• **Work to be completed**
Each line of the data below holding the word "April" must be copied.

• **Supplied data**
*-*-*
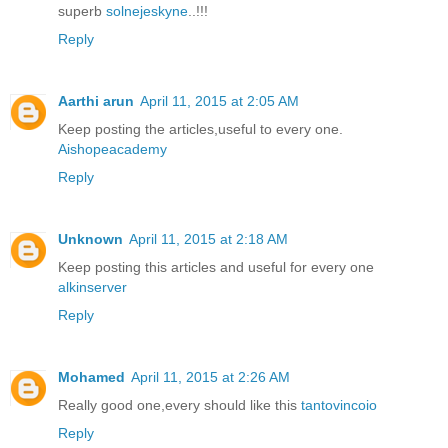
superb
solnejeskyne
..!!!
Reply
Aarthi arun
April 11, 2015 at 2:05 AM
Keep posting the articles,useful to every one.
Aishopeacademy
Reply
Unknown
April 11, 2015 at 2:18 AM
Keep posting this articles and useful for every one
alkinserver
Reply
Mohamed
April 11, 2015 at 2:26 AM
Really good one,every should like this
tantovincoio
Reply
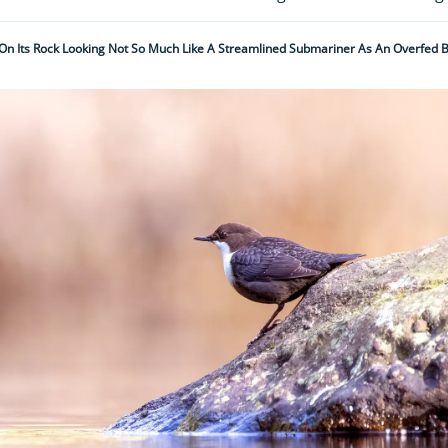
 On Its Rock Looking Not So Much Like A Streamlined Submariner As An Overfed B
*-*-*
• **Answer space**
April 11, 2015 at 2:05 AM
April 11, 2015 at 2:18 AM
April 11, 2015 at 2:26 AM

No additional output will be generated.